Die motieven kunnen zijn gebaseerd op de traditionele cultuur van het land, religieus gedachtegoed maar kunnen ook politiek en opportunistisch van aard zijn. De kennelijke discrepantie tussen woorden en feitelijk gedrag roept vragen op. Zo komt huiselijk geweld –en geweld tegen vrouwen in het algemeen– vaker voor in niet-Westerse culturen en wordt het soms zelfs volstrekt normaal gevonden. Het is de ervaring van zendingsorganisaties dat ook na bekering tot het Christendom het vaak nog verdere Bijbelse vorming vergt voordat schadelijke patronen in het gezinsleven worden doorbroken. Zo bezien is het alleen het Evangelie dat werkelijk kracht doet in de harten van mensen, en de relatie tussen man en vrouw werkelijk herstelt.
Waarde van de Geneefse Verklaring
Ondanks deze kanttekeningen vormt de Geneefse Verklaring een krachtig tegengeluid. De modern-Westerse denkwijze die haar oorsprong in de Verlichting vindt, staat haaks op het gedachtegoed van een groot deel van de wereldbevolking, ongeacht ideologie of lokale cultuur. Zoals wij in het Westen krtitisch mogen kijken naar de praktijk van mensenrechten elders in de wereld, zo is het voor veel niet-Westerse mensen onbegrijpelijk hoe in het Westen de ‘nieuw verworven vrijheden’ worden gevierd. Te denken valt aan het ontmantelen van het traditionele gezin, wetgeving op het gebied van abortus en euthanasie en gendergelijkheid. Individualisme en zelfbeschikking hebben minder weerklank in collectieve culturen zoals in Afrika, Azie en Zuid Amerika. De VN heeft geen mandaat om de progressief Westerse agenda op te dringen aan deze landen en zo deze agenda sluipenderwijs om te zetten in (inter)nationaal beleid.

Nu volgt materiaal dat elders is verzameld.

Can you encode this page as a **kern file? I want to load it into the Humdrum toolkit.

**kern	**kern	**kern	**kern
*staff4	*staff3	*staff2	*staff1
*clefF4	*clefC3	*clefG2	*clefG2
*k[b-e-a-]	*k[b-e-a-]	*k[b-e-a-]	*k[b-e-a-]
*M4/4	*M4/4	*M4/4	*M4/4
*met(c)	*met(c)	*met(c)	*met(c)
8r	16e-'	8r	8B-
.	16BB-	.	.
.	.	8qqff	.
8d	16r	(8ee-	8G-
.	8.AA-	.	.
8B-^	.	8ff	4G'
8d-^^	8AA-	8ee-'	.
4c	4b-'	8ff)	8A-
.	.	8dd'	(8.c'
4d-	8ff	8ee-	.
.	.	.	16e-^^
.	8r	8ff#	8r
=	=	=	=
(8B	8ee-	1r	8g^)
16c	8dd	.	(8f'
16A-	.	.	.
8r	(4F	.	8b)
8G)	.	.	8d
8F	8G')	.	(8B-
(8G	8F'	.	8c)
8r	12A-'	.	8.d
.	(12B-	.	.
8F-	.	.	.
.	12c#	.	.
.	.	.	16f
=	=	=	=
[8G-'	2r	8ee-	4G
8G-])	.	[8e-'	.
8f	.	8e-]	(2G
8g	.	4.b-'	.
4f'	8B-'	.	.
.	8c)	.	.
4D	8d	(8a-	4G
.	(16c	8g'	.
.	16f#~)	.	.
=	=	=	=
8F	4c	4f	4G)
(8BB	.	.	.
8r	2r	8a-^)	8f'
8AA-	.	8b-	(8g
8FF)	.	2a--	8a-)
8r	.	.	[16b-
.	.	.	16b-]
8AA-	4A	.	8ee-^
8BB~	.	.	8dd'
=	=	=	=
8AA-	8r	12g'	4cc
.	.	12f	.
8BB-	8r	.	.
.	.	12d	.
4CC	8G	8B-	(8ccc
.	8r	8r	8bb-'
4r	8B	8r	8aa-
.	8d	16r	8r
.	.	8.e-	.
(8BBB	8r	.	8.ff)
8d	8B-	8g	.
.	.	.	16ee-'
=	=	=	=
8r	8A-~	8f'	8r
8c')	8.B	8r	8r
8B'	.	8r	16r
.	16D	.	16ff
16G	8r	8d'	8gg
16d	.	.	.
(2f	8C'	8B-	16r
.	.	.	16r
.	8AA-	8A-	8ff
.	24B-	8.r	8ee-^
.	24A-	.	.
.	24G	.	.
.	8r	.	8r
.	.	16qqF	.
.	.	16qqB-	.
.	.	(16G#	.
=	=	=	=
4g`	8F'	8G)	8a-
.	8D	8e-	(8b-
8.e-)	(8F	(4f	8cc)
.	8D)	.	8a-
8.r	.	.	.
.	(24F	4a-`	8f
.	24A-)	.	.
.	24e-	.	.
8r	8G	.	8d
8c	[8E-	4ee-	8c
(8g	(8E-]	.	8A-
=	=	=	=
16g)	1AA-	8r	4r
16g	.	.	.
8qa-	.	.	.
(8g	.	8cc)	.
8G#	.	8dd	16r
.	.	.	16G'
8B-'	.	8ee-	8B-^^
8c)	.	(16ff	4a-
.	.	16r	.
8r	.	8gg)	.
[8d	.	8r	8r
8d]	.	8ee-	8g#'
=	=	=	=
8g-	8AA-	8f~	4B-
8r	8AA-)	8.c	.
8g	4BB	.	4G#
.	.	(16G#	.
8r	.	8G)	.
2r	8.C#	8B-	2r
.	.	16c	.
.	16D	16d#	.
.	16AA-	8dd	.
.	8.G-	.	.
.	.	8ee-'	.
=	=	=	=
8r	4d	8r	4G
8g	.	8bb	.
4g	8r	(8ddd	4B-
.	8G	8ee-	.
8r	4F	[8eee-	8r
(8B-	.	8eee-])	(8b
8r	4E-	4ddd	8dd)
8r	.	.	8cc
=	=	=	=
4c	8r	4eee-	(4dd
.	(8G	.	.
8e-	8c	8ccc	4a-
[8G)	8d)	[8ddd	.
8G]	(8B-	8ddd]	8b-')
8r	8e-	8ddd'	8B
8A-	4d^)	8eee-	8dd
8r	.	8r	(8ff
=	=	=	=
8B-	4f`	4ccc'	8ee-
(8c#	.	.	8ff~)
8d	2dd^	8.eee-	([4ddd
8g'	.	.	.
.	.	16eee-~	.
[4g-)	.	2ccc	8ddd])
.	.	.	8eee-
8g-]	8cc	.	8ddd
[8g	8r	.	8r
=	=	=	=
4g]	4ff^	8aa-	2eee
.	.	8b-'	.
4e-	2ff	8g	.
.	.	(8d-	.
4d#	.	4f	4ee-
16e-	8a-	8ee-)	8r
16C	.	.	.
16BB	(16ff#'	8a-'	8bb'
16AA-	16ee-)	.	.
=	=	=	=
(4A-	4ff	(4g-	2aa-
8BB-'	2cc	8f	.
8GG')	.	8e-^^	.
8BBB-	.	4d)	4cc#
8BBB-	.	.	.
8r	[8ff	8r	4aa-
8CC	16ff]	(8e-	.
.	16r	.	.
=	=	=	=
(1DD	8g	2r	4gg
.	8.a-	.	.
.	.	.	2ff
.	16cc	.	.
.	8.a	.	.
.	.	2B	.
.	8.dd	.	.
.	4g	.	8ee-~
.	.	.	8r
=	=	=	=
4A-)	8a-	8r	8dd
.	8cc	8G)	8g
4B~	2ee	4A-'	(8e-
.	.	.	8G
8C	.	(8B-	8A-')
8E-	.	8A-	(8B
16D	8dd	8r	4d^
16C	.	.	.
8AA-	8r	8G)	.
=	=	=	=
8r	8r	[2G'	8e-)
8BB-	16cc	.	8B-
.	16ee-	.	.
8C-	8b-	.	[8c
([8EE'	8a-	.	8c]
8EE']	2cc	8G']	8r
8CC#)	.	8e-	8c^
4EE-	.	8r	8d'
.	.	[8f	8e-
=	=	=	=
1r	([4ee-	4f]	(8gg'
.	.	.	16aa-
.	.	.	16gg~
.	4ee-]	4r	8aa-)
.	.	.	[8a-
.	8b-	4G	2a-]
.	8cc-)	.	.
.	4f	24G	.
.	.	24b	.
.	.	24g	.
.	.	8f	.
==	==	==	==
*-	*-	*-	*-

Goede woorden en krachtige verklaringen ten spijt, noch een links-progressieve agenda, noch een rechts-conservatie agenda, geeft uiteindelijk uitkomst. Alleen een vernieuwing van het denken naar de maatstaven van het Evangelie geeft werkelijk een verandering ten goede. Een revolutie die zich in het hart voltrekt door het werk van de Geest. Dat alleen leidt tot werkelijke bloei van huwelijken, gezinnen en gemeenschappen.